▶ [Saved entries]:

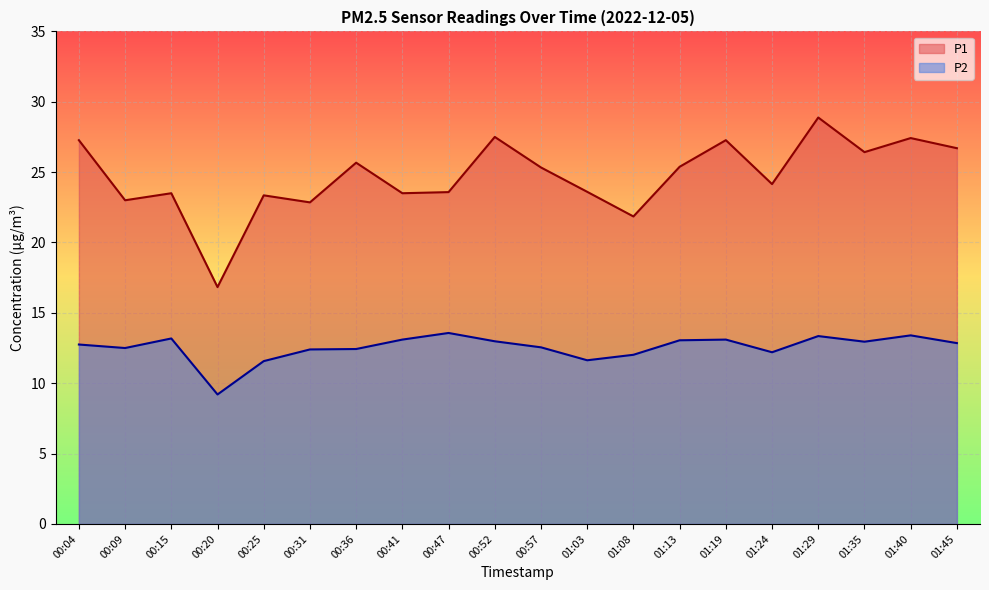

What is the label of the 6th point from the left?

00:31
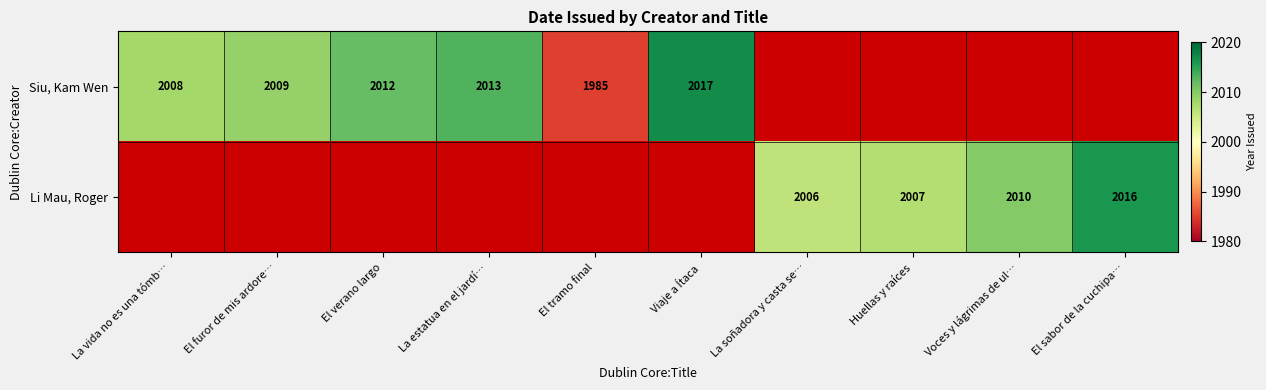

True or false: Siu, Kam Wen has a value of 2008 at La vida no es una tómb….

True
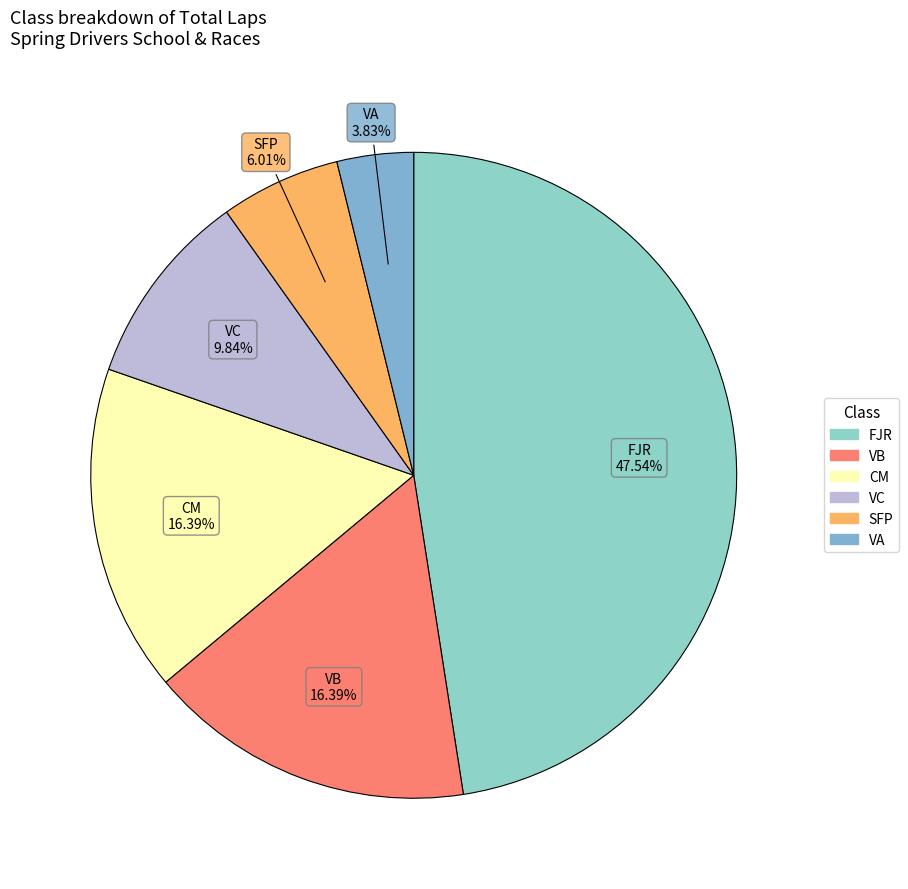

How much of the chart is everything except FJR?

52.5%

* * *

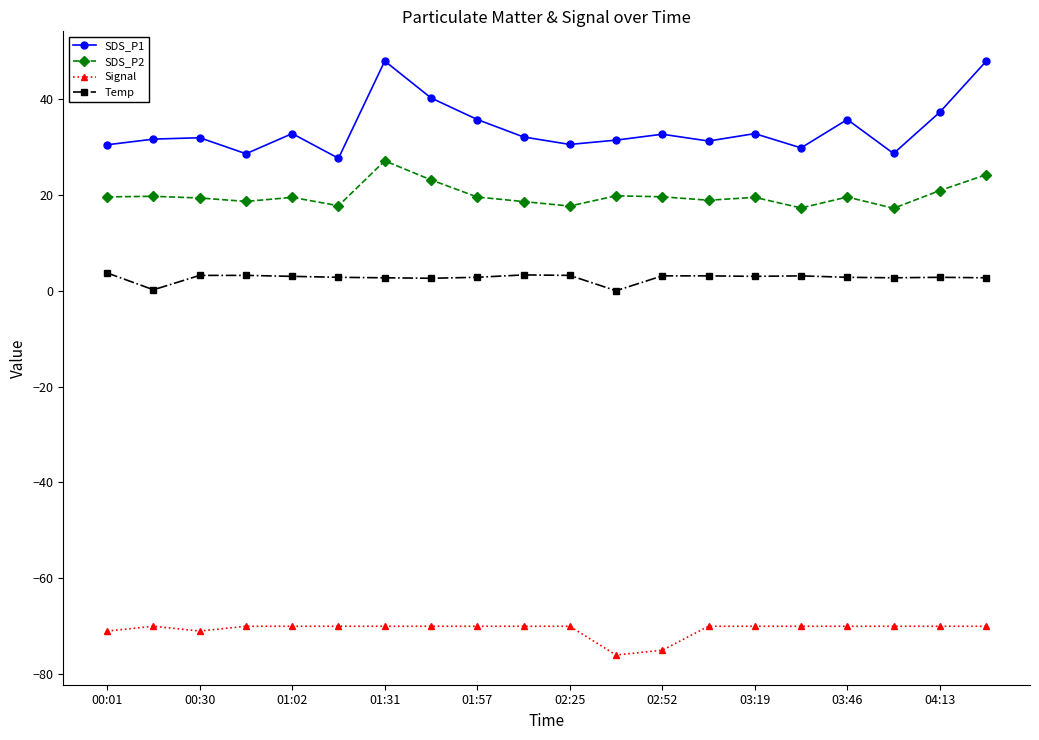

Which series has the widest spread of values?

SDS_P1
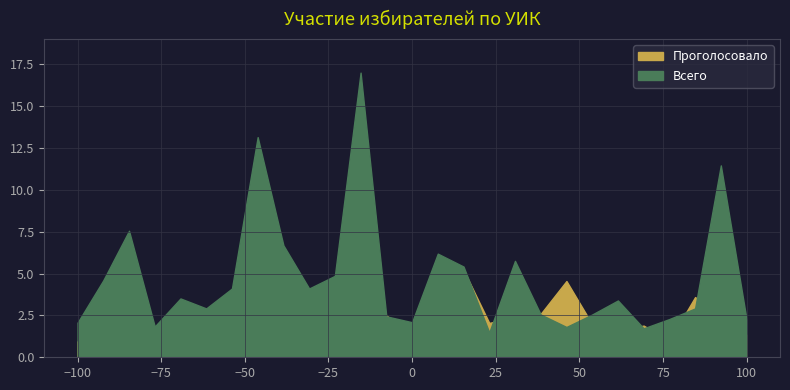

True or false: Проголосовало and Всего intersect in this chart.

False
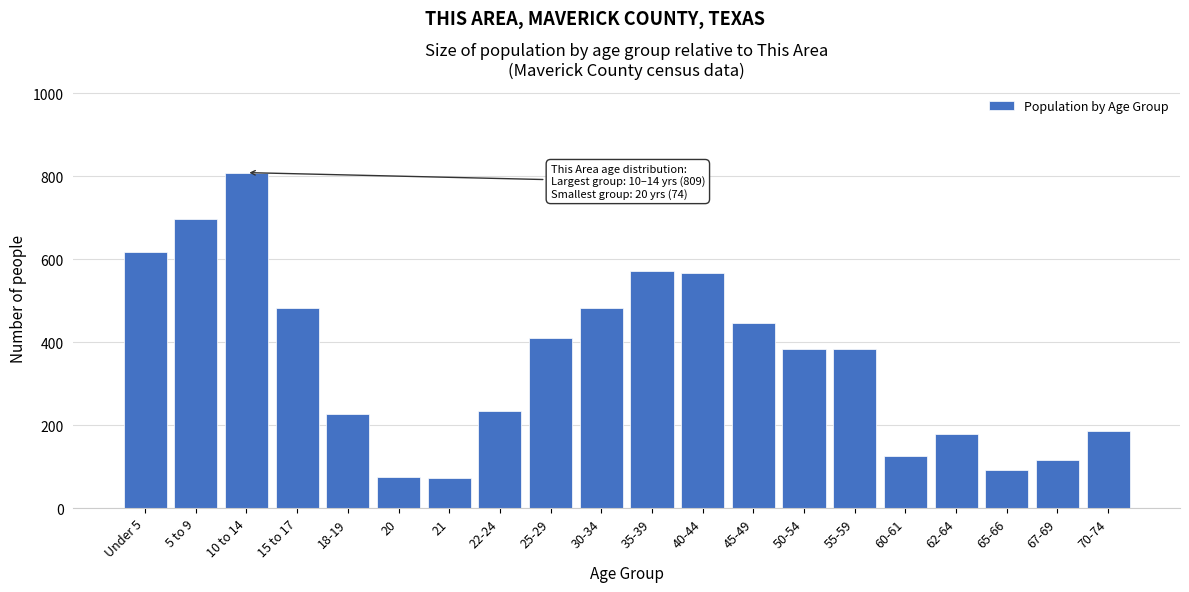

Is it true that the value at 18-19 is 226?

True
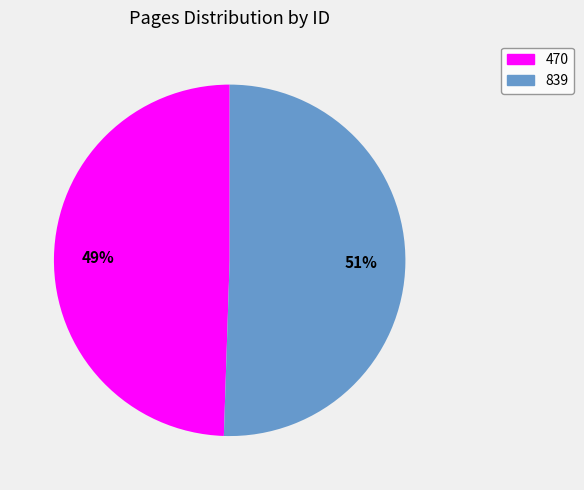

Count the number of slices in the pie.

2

▶ [PROBLEM TO WORK ON]: Change "point" to "marker" in the lines from the one with "What is the" to the one with "How much of", and give those lines again with nothing else altered. Leave the pictures out.

▶ [SOLUTION TO THE PROBLEM]:
What is the label of the 6th marker from the left?

00:31

True or false: Siu, Kam Wen has a value of 2008 at La vida no es una tómb….

True

How much of the chart is everything except FJR?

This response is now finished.